To prevent employees from hiding in the bathroom, Wal-Mart should tailor their stores to local markets and employee preferences. In China, where sales are profitable, they should push sales and consider merging with local retailers similar to what was done in Japan. For the well-established US market, Wal-Mart should restructure some stores, improve location and infrastructure, and aim to replicate successful markets like Mexico in similar countries. They can also expand into new markets such as Russia and India where low prices drive sales due to a large population.

Wal-Mart can reinforce their "One-stop shop" concept by introducing new services like pharmacies, auto repair shops, hair salons, tax advisory offices, kindergartens, low-price travel agencies and cleaning services.

However, there may be limitations to this growth strategy including adapting to cultural differences and regulations in new markets as well as finding suitable locations for new stores. Incorporating

new services may also require significant resources and investment which could pose challenges for Wal-Mart. Without proper market research negative responses from the populations of newly developed markets might arise.

Furthermore if not managed properly mergers with competitors such as K-Mart or Target could threaten Wal-Mart's control over suppliers customers and main markets worldwide. The poor integration of other countries into Wal-Mart's culture could also create further problems for them going forward.Wal-Mart faces growing allegations of mistreating employees and underpaying them, leading to potential employee boycotts. Additionally, poor management practices and a slowing economy may result in reduced sales. However, Asia presents long-term opportunities for Wal-Mart's international market dominance due to the desire for discounts in Asian culture; Japan and Indonesia show constant increases, while India is likely to be successful with development. Conversely, Europe may only offer short-term opportunities as there are cultural differences regarding locally made products and encouraging local economies.

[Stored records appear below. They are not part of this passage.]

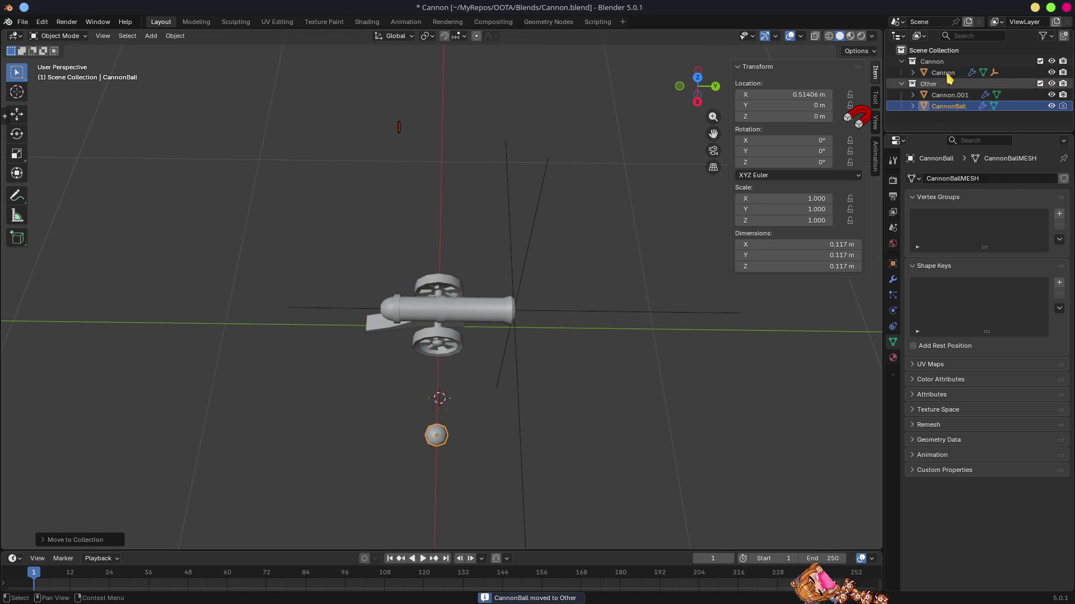
left_click(1051, 61)
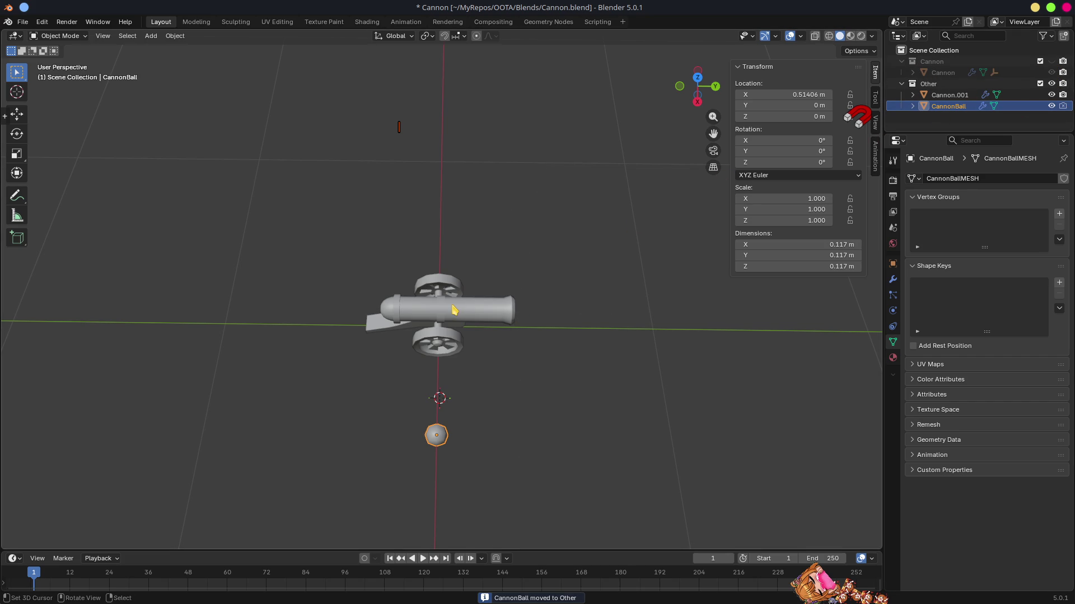
left_click(1019, 95)
left_click(892, 358)
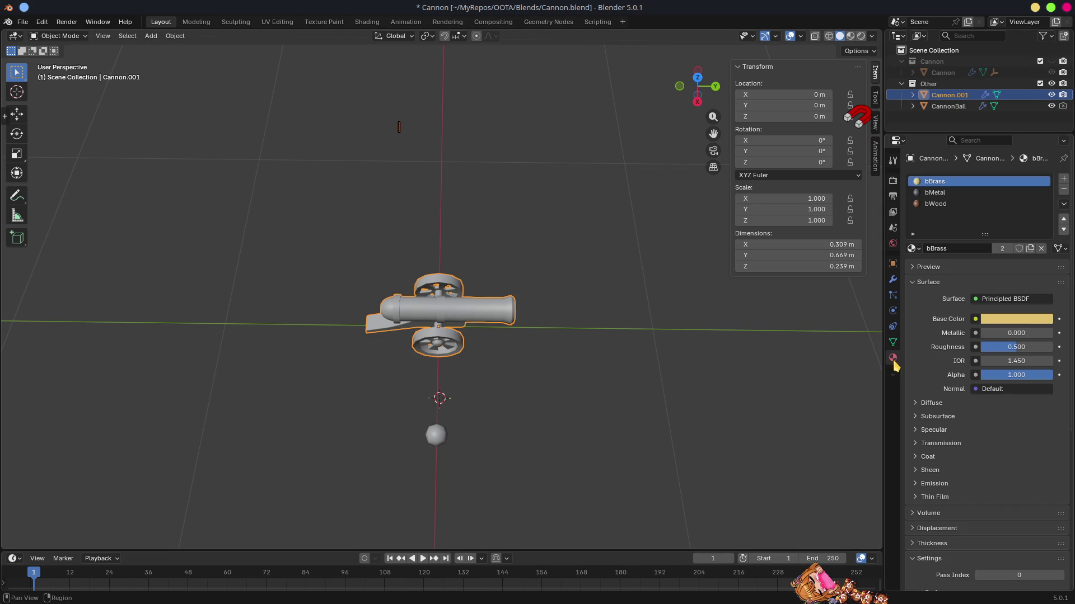
Remove the bBrass and bMetal material slots, leaving only bWood on the copy.
left_click(1063, 189)
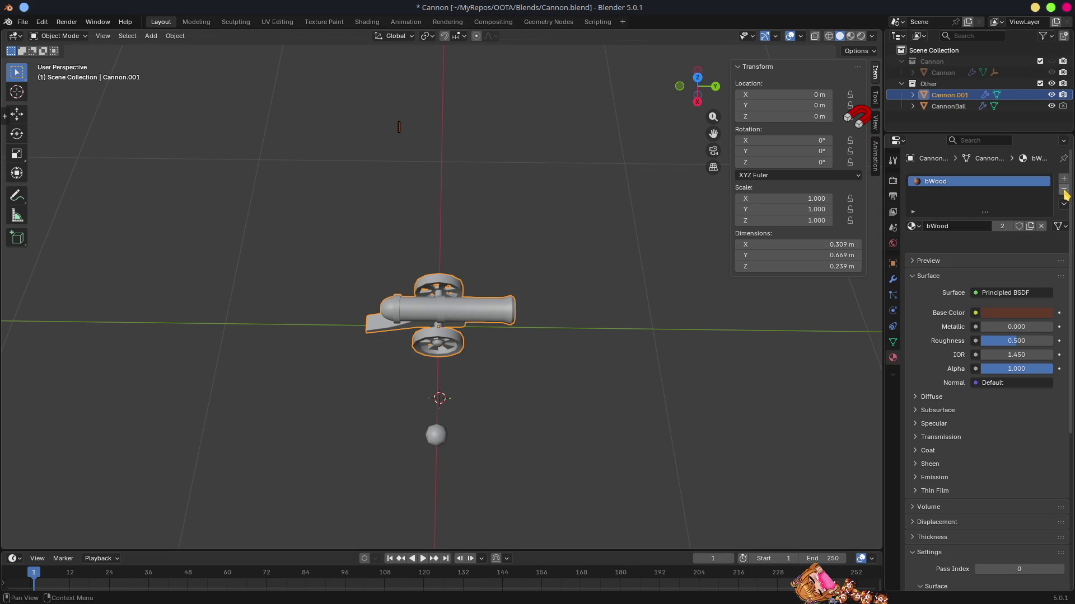
left_click(1064, 190)
mouse_move(636, 314)
left_mouse_down()
mouse_move(708, 312)
mouse_move(717, 261)
mouse_move(654, 251)
left_mouse_up()
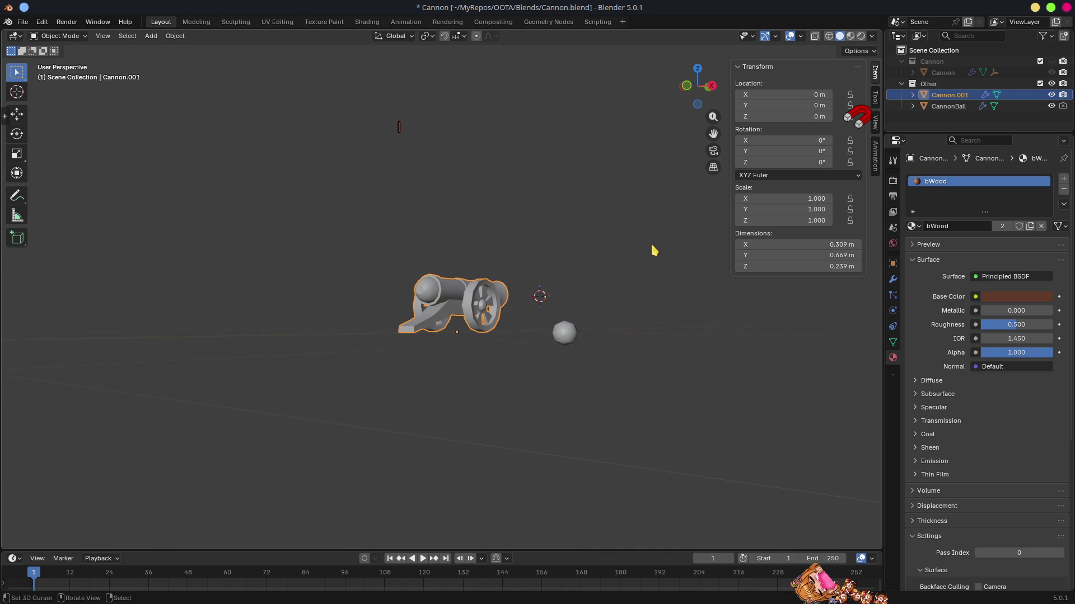
Rename the cannon copy object to GhostCannon.
key("F2")
left_click(666, 231)
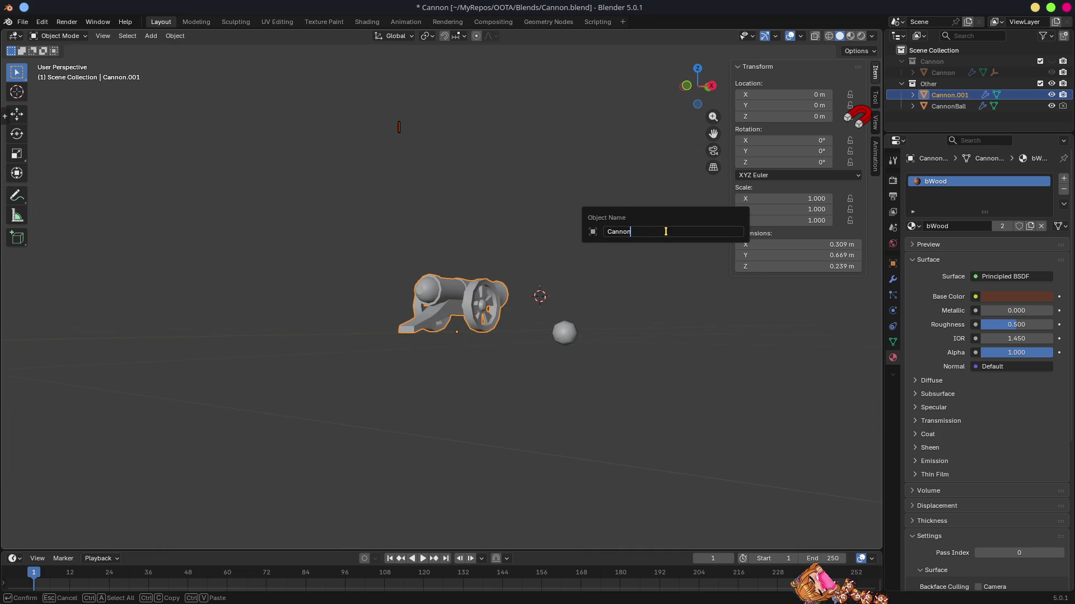
type("Ghost")
key("ctrl+a")
key("ctrl+c")
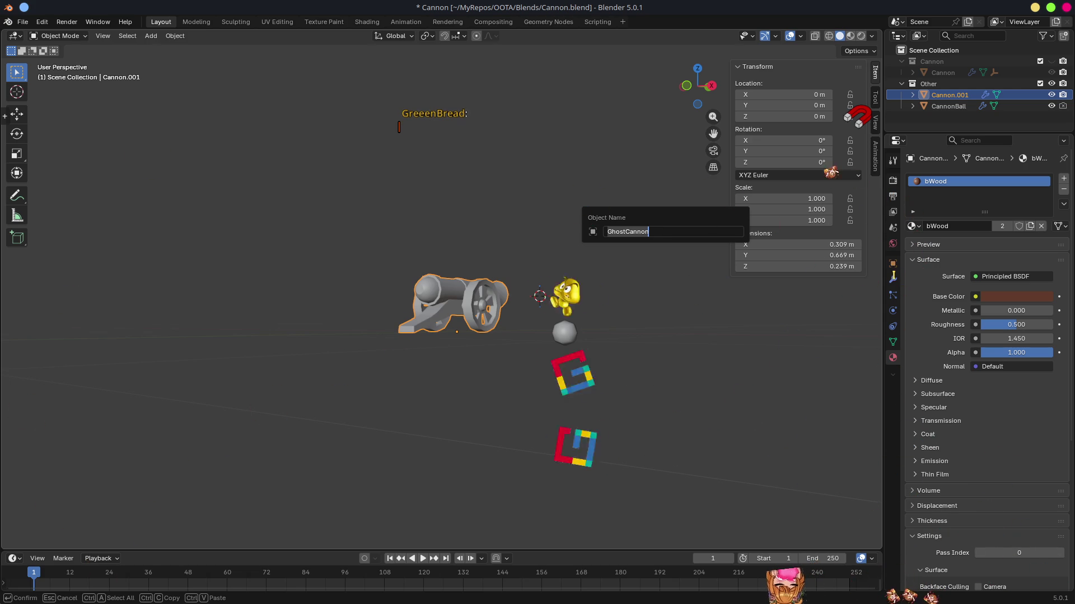
key("Return")
Rename the copy's mesh data to GhostCannon and save Cannon.blend.
left_click(893, 263)
left_click(893, 342)
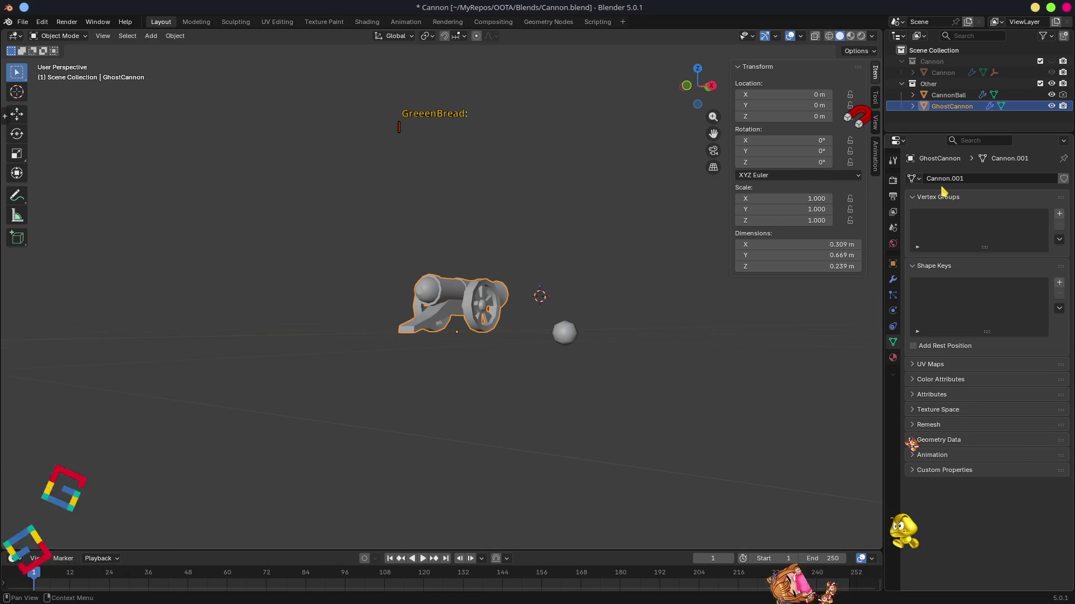
double_click(940, 178)
key("ctrl+v")
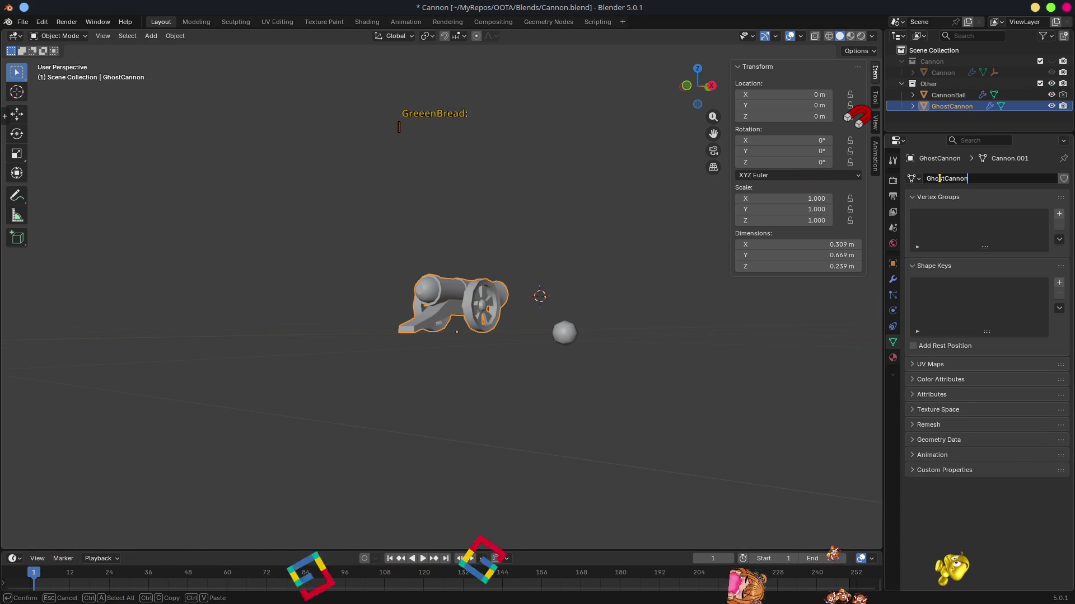
key("Return")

To propel itself forward, Wal-Mart can expand into new markets while conducting proper market research and establishing integration into new cultures. Its large size allows cost-cutting measures such as lower supplier prices and reduced storage expenses while enabling control over suppliers and elimination of competitors. Further advantages include investment in new markets, opening stores quickly to adapt to changing circumstances resulting in faster distribution of products in stores with greater control over inventory stock.

Ultimately due to its immense size and influence, Wal-Mart is virtually impossible to eliminate; no other entity has enough power to take over its place.